Norwegian Seafood Industry Urges Government to Scrap Employer Tax to Boost Domestic Processing

by Fishery News
Published: Last Updated on

In order to revitalize Norway’s seafood processing industry, Seafood Companies, a prominent industry organization, is calling on the government to eliminate the employer tax imposed on the sector. Currently, a substantial portion of Norway’s salmon undergoes processing in countries like Poland and Denmark, prompting concerns about the decline in domestic processing capabilities.

Robert H. Eriksson, the managing director of Seafood Companies, emphasizes the diminishing number of companies in the seafood industry, dropping from 688 in 1995 to approximately 350 today. Eriksson anticipates a positive response as he awaits the unveiling of the national budget later today.

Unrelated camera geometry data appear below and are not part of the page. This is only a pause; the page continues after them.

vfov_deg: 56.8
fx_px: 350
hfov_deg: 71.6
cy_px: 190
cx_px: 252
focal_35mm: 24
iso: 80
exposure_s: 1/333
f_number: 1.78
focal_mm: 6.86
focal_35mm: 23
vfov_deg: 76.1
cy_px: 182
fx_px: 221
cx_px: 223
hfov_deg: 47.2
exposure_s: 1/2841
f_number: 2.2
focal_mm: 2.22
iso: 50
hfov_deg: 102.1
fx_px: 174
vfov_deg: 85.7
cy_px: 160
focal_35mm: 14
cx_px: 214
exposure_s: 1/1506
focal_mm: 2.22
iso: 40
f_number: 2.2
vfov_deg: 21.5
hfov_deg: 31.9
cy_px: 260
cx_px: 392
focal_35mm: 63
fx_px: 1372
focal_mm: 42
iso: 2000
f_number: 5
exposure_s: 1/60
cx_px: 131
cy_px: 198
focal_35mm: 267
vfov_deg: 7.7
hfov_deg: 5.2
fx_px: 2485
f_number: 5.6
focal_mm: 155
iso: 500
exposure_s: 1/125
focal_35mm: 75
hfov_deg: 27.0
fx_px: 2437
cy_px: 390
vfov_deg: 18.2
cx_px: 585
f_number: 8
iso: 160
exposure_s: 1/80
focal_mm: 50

Seafood Companies highlights the financial burden on salmon producers, who now face a 25% salmon tax in addition to a 22% corporation tax. The employer tax acts as a production fee on each kilogram of processed salmon, with an extra charge for those aiming to increase their output.

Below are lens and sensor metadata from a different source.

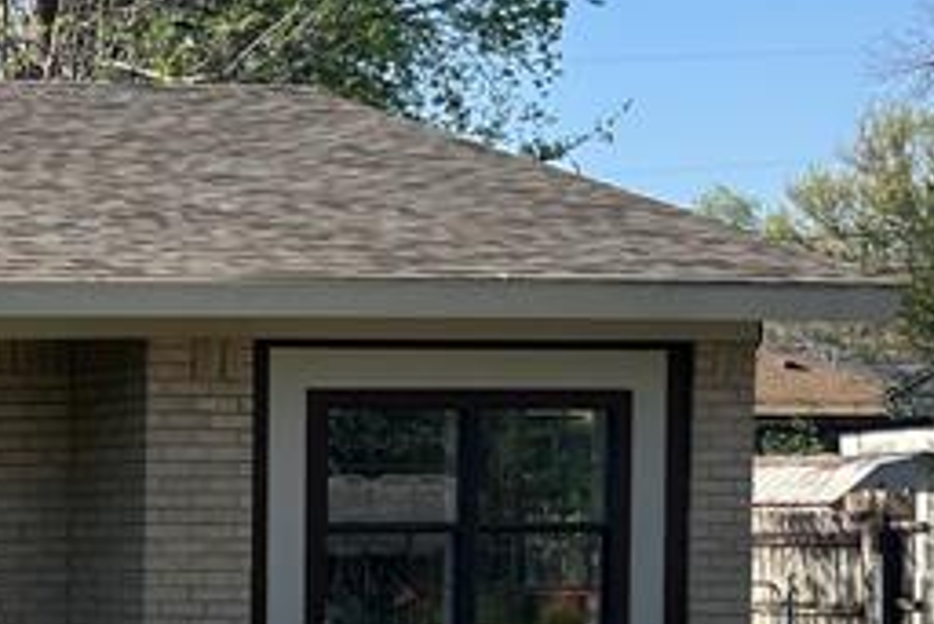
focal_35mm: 108
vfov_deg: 12.5
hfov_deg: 15.6
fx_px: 2803
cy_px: 624
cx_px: -839
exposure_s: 1/2222
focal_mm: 5.1
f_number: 1.6
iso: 50
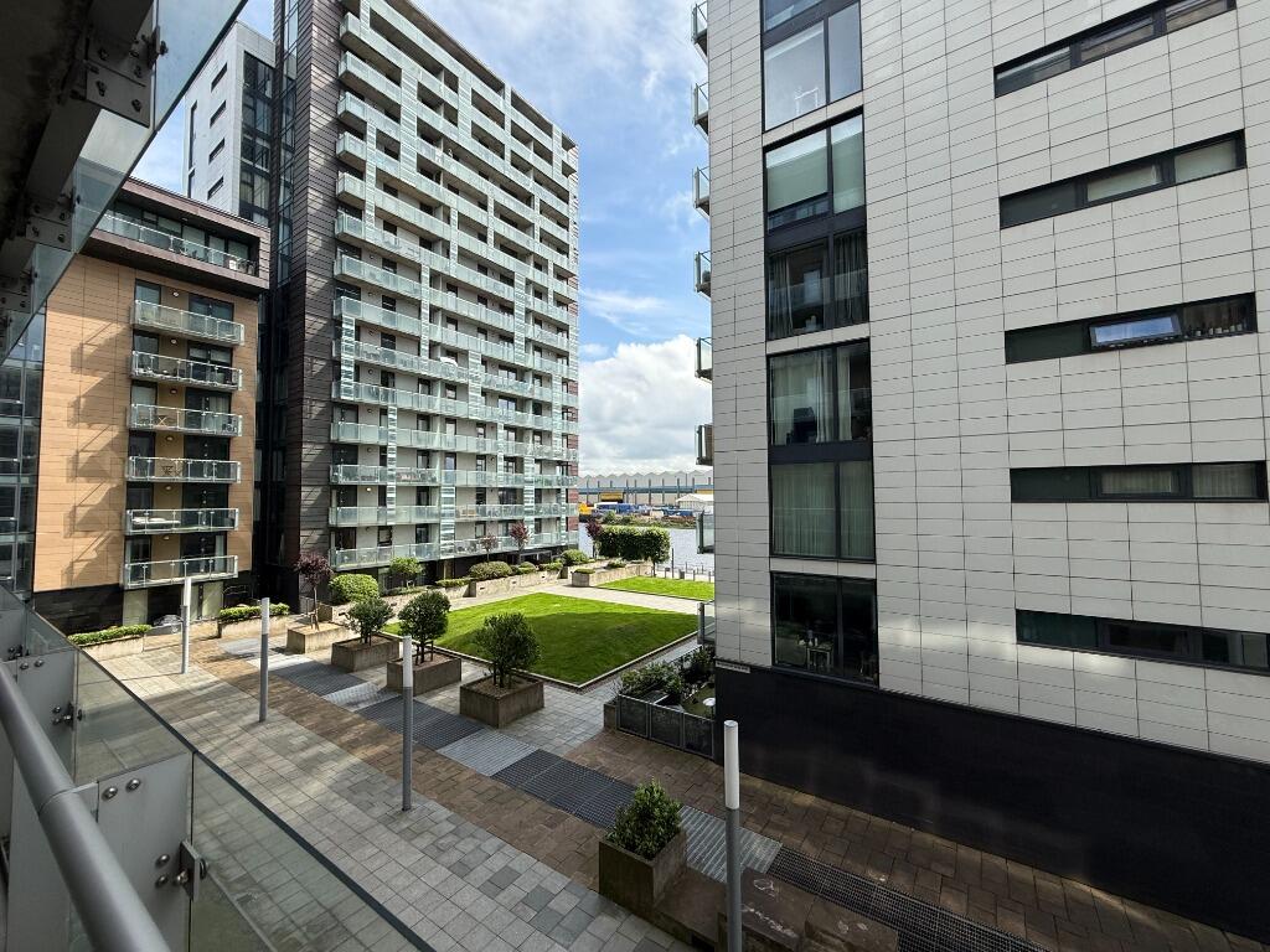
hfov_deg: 102.1
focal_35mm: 14
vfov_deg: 85.7
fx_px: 514
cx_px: 635
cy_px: 476
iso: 50
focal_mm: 2.22
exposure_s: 1/1339
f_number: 2.2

Eriksson notes a concerning trend in the decline of domestic processing, revealing that only 28% of fish for export is currently processed within Norway, down from 33% in 2010. Despite government rhetoric urging increased value creation from seafood within the country, the reality is a worsening situation year by year, resulting in more unprocessed fish being exported.

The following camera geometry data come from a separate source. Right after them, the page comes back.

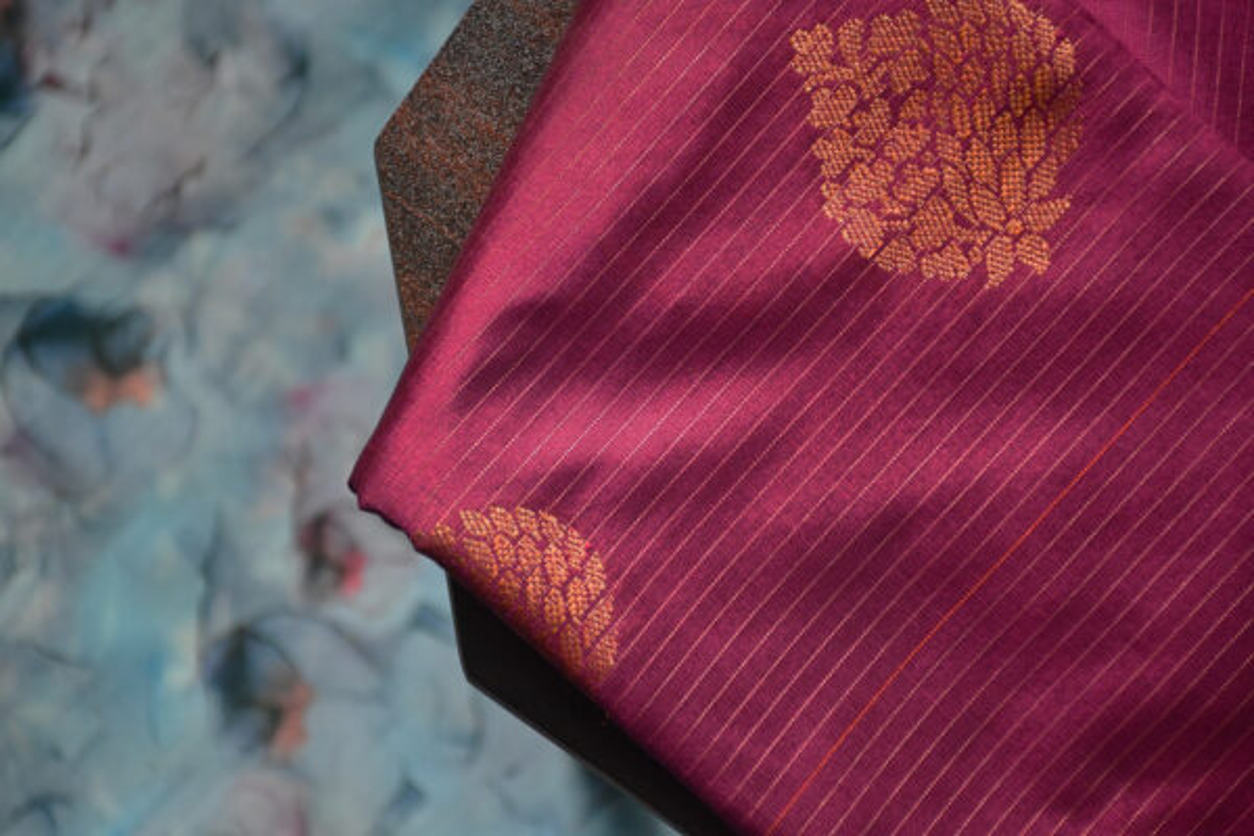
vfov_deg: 10.2
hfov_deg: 15.2
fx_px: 4702
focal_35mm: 135
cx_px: 627
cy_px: 418
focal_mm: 90
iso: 3200
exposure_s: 1/80
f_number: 5.3
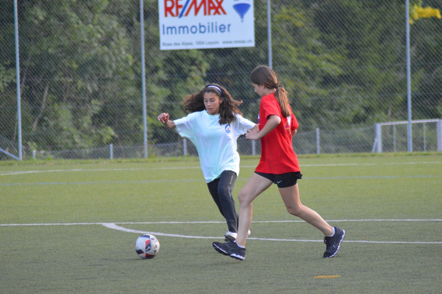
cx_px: 221
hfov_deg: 7.6
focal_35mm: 270
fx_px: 3312
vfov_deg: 5.1
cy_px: 147
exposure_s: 1/640
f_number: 4.5
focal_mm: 180
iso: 3200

Eriksson argues that Norway’s status as a high-cost country is a significant challenge, particularly due to labour-related expenses, contributing to low profitability for many industrial companies. To enhance competitiveness and support the struggling industry, Seafood Companies urges the government to abolish the employer’s tax in the upcoming state budget.

Eriksson points out that the recent introduction of a temporary additional employer’s tax in the previous budget has further complicated the situation for businesses. He concludes by demanding the removal of this additional taxation in the next year’s state budget, describing it as an unreasonable Norwegian penalty tax for hiring people.